Big Blue dives into health IT
IBM sites in California, Minnesota and Israel will test a system based on health IT standards.
IBM is building a test program that company officials hope will accelerate efforts to construct a national information network that would link consumers, hospitals and federal, state and local government agencies.
The standards-based Interoperable Health Information Infrastructure (IHII) will use a test bed that company officials expect to be fully operational by the end of this year. The infrastructure will connect IBM sites in San Jose, Calif.; Rochester, Minn.; and Haifa, Israel.
The aim of the test program is to use real code to implement emerging standards needed for such a national health care network, said James Kaufman, research manager for the health care project at IBM's Almaden Research Center. The tests will also create the components needed to convert existing data to those standards.
"The first thing we are learning is where the standards need to be modified to get them to work so information is flowing," he said. "Once we've done that, the most exciting thing about this project is that we are attempting to create in the lab today a model of what that future health care infrastructure will be."
IBM, which sees health care as a major technology market opportunity, is already working with Regional Health Information Organizations nationwide to enable the sharing of electronic health records locally within a region or state. The new IBM health care ecosystem will extend that interoperability nationally, Kaufman said.

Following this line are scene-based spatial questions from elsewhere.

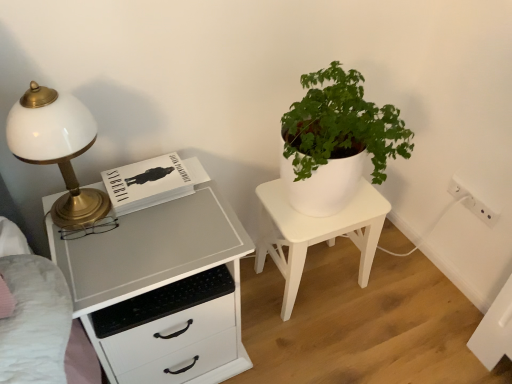
The image size is (512, 384). I want to click on vacant space to the right of white matte/porcelain nightstand at center, so click(401, 289).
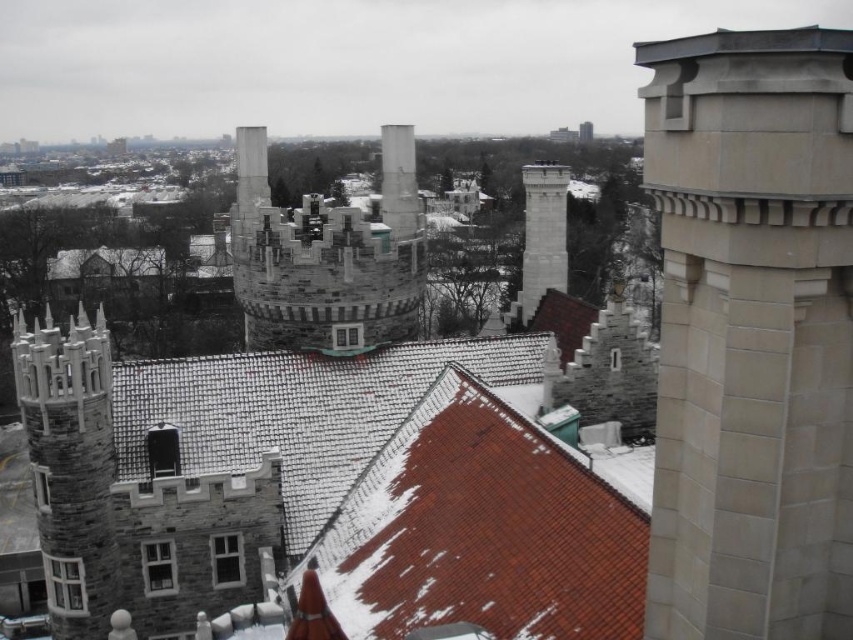
Based on the photo, which is more to the right, red shingles at center or stone chimney at center-left?

Positioned to the right is red shingles at center.

Between point (409, 548) and point (38, 406), which one is positioned in front?

Point (409, 548)

Image resolution: width=853 pixels, height=640 pixels. Identify the location of red shingles at center. (480, 529).

Does point (318, 257) lie in front of point (543, 246)?

That is True.

Which is behind, point (331, 340) or point (524, 284)?

Point (524, 284)

The width and height of the screenshot is (853, 640). In order to click on stone brick castle at center in this screenshot , I will do `click(328, 257)`.

Does red shingles at center come behind stone brick castle at center?

That is False.

Measure the distance between red shingles at center and stone brick castle at center.

18.54 meters

Locate an element on the screen. red shingles at center is located at coordinates (480, 529).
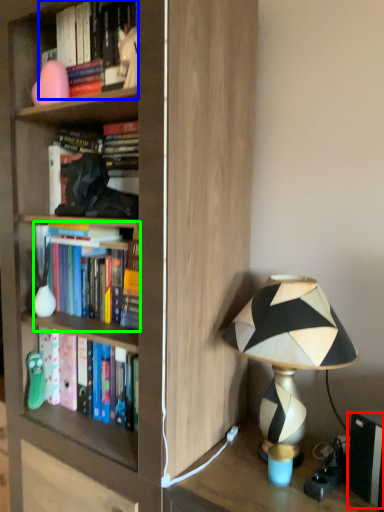
Question: Considering the real-world distances, which object is closest to paperback book (highlighted by a red box)? book (highlighted by a blue box) or book (highlighted by a green box).

Choices:
 (A) book
 (B) book

Answer: (B)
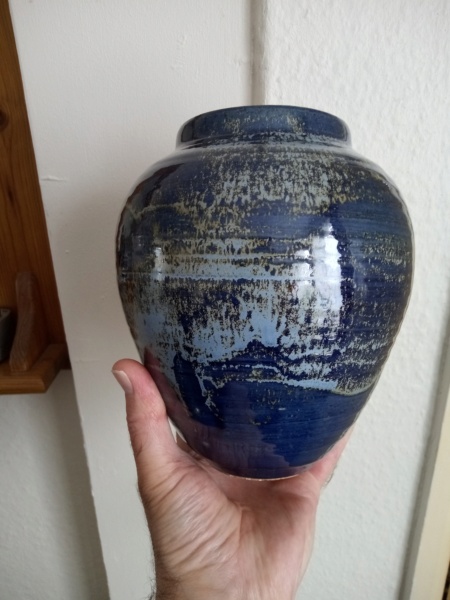
This screenshot has height=600, width=450. Identify the location of reflection on vase. (244, 414).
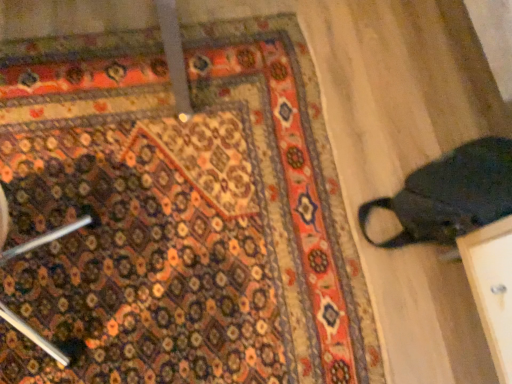
Question: From the image's perspective, is carpeted mat at lower left over dark fabric bag at right?

Choices:
 (A) yes
 (B) no

Answer: (B)

Question: Can you confirm if carpeted mat at lower left is shorter than dark fabric bag at right?

Choices:
 (A) no
 (B) yes

Answer: (B)

Question: Is the surface of carpeted mat at lower left in direct contact with dark fabric bag at right?

Choices:
 (A) yes
 (B) no

Answer: (B)

Question: Can you confirm if carpeted mat at lower left is wider than dark fabric bag at right?

Choices:
 (A) no
 (B) yes

Answer: (B)

Question: Is carpeted mat at lower left in front of dark fabric bag at right?

Choices:
 (A) yes
 (B) no

Answer: (B)

Question: Does carpeted mat at lower left come behind dark fabric bag at right?

Choices:
 (A) yes
 (B) no

Answer: (A)

Question: Considering the relative sizes of dark fabric bag at right and carpeted mat at lower left in the image provided, is dark fabric bag at right bigger than carpeted mat at lower left?

Choices:
 (A) yes
 (B) no

Answer: (A)

Question: Is dark fabric bag at right taller than carpeted mat at lower left?

Choices:
 (A) no
 (B) yes

Answer: (B)

Question: Is the position of dark fabric bag at right more distant than that of carpeted mat at lower left?

Choices:
 (A) no
 (B) yes

Answer: (A)

Question: Is dark fabric bag at right not inside carpeted mat at lower left?

Choices:
 (A) no
 (B) yes

Answer: (B)

Question: Does dark fabric bag at right have a lesser height compared to carpeted mat at lower left?

Choices:
 (A) yes
 (B) no

Answer: (B)

Question: Is dark fabric bag at right thinner than carpeted mat at lower left?

Choices:
 (A) no
 (B) yes

Answer: (B)

Question: Do you think dark fabric bag at right is within carpeted mat at lower left, or outside of it?

Choices:
 (A) inside
 (B) outside

Answer: (B)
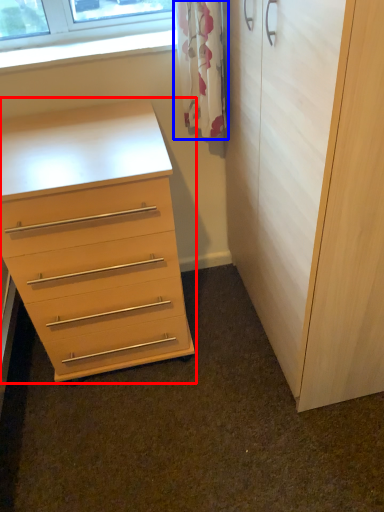
Question: Which object appears closest to the camera in this image, chest of drawers (highlighted by a red box) or curtain (highlighted by a blue box)?

Choices:
 (A) chest of drawers
 (B) curtain

Answer: (A)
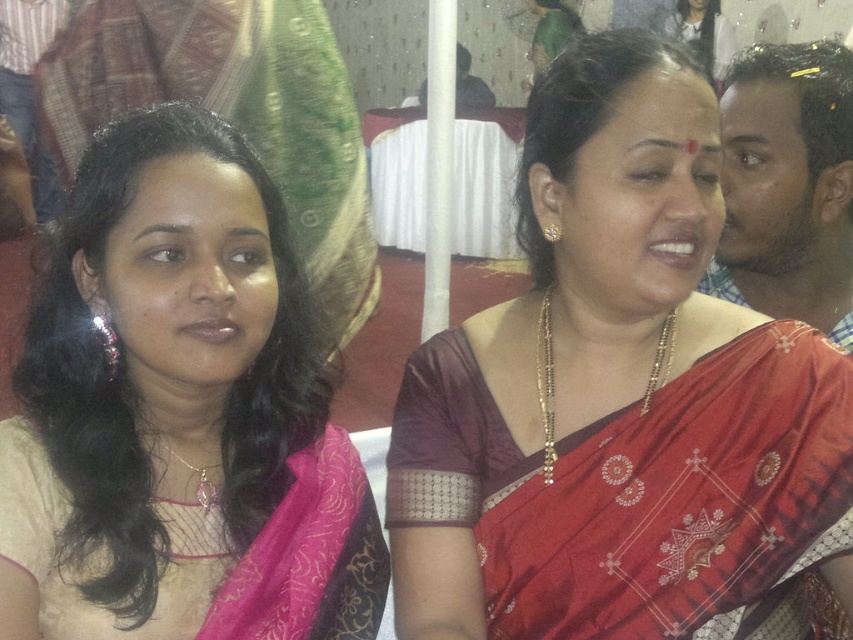
Question: Which point is farther from the camera taking this photo?

Choices:
 (A) (180, 598)
 (B) (527, 444)

Answer: (B)

Question: Does matte gold necklace at upper center appear over pink silk saree at left?

Choices:
 (A) no
 (B) yes

Answer: (B)

Question: Can you confirm if matte gold necklace at upper center is positioned to the right of pink silk saree at left?

Choices:
 (A) no
 (B) yes

Answer: (B)

Question: Does matte gold necklace at upper center appear under pink silk saree at left?

Choices:
 (A) no
 (B) yes

Answer: (A)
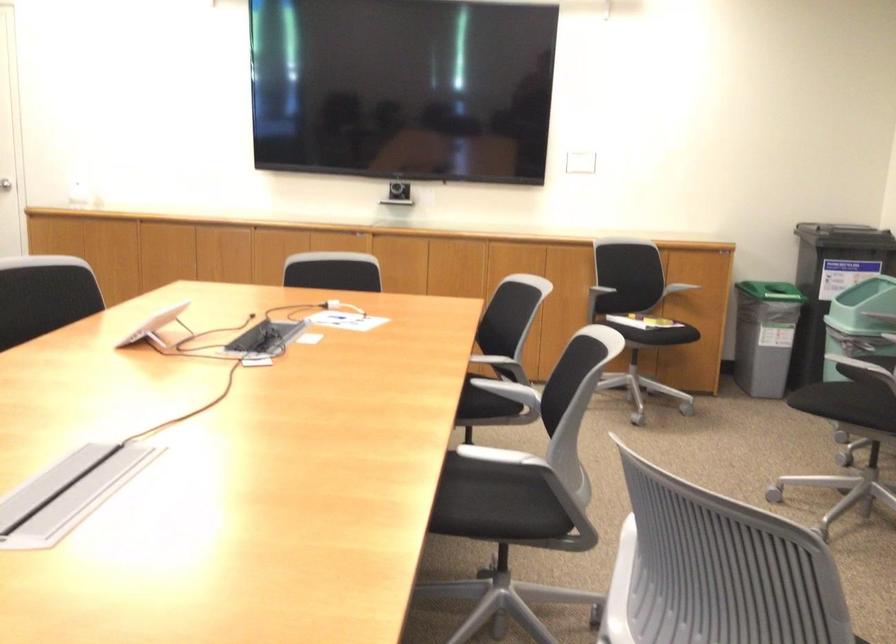
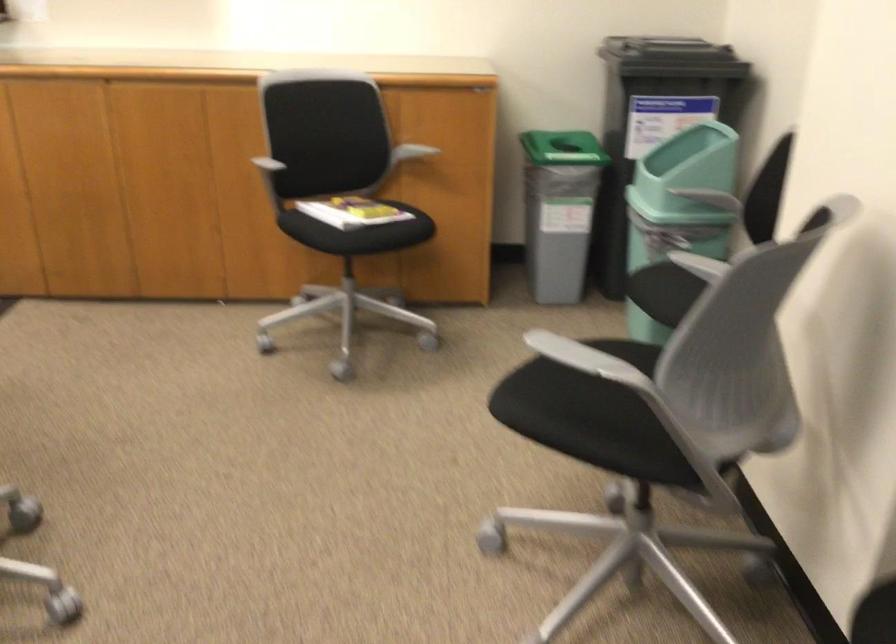
Question: I am providing you with two images of the same scene from different viewpoints. Which of the following objects are not visible in image2?

Choices:
 (A) white game controller
 (B) black chair sitting surface
 (C) grey chair armrest
 (D) teal bin flap

Answer: (B)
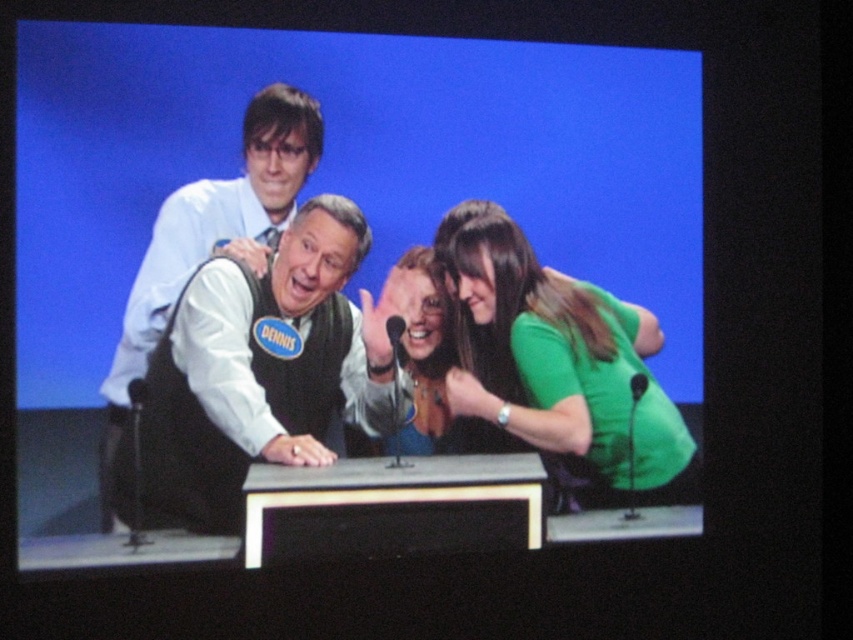
You are a stagehand setting up for a game show. You need to place a 3ft wide banner behind the podium. The banner must not cover any of the participants. Given that the matte black podium at center is larger than the green matte shirt at right, can you safely place the banner behind the podium without covering the participants?

The matte black podium at center has a larger size compared to the green matte shirt at right. Since the podium is larger, placing a 3ft wide banner behind it would likely not cover the participants, as the podium provides sufficient space. However, ensure the banner is positioned centrally behind the podium to avoid covering anyone.

You are a stagehand setting up a camera on the left side of the stage. You need to ensure that the camera can capture both the green matte shirt at right and the matte green dress at center. Based on their positions, which object is lower in the frame?

The green matte shirt at right is positioned below the matte green dress at center, so the green matte shirt at right will appear lower in the frame.

You are a costume designer reviewing the show setup. You need to ensure that the green matte shirt at right and the matte green dress at center are appropriately sized for their wearers. Based on the scene description, which item is larger?

The green matte shirt at right is larger in size than the matte green dress at center.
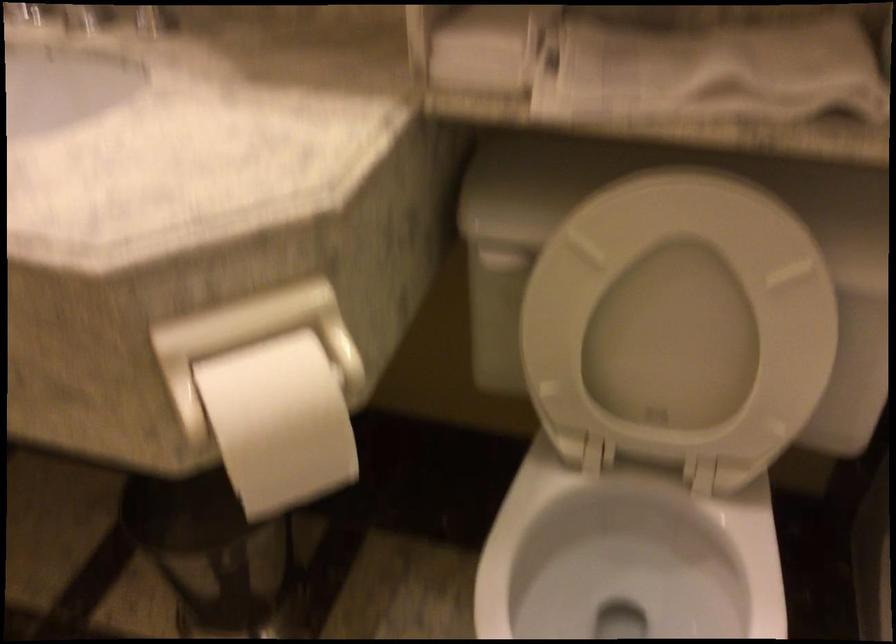
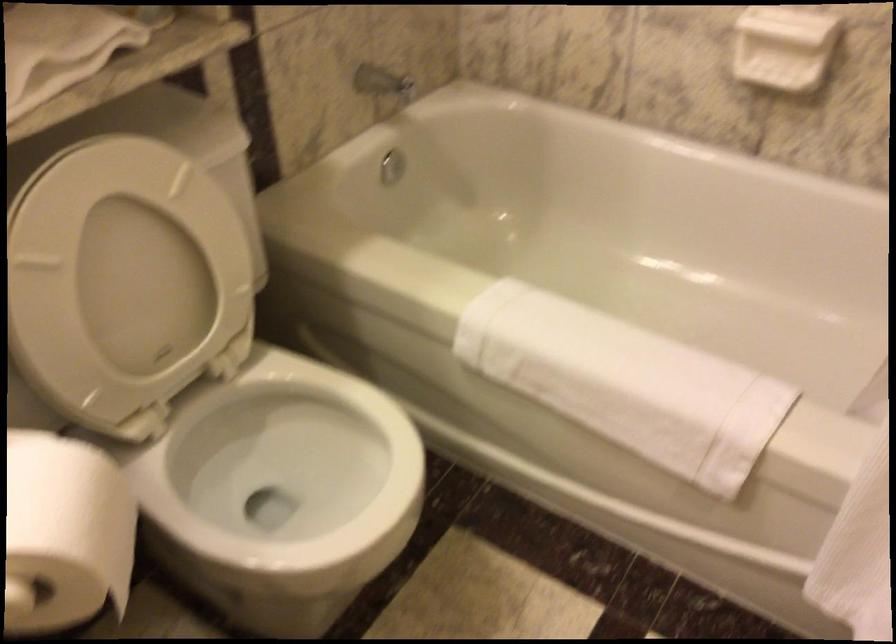
Question: I am providing you with two images of the same scene from different viewpoints. Please identify which objects are invisible in image2.

Choices:
 (A) white soap dish
 (B) white toilet paper
 (C) white folded towel
 (D) none of these

Answer: (D)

Once that national system is in place, officials can measure how the availability of data can improve medicine and health care services, he said. The system will also facilitate a more personalized model in which individuals will have a much greater say in their care and treatment.
Specifically, it will boost actions such as electronic document transfer and messaging using IBM's Healthcare Collaborative Network technology. It will also support new simulation and analysis tools such as the company's Spatio-Temporal Epidemiological Modeler for studying emerging infectious diseases, which was released April 25.
For some agencies in government, which has been one of the major proponents of change in the health care system, this national, interoperable network will produce dramatic effects, Kaufman said.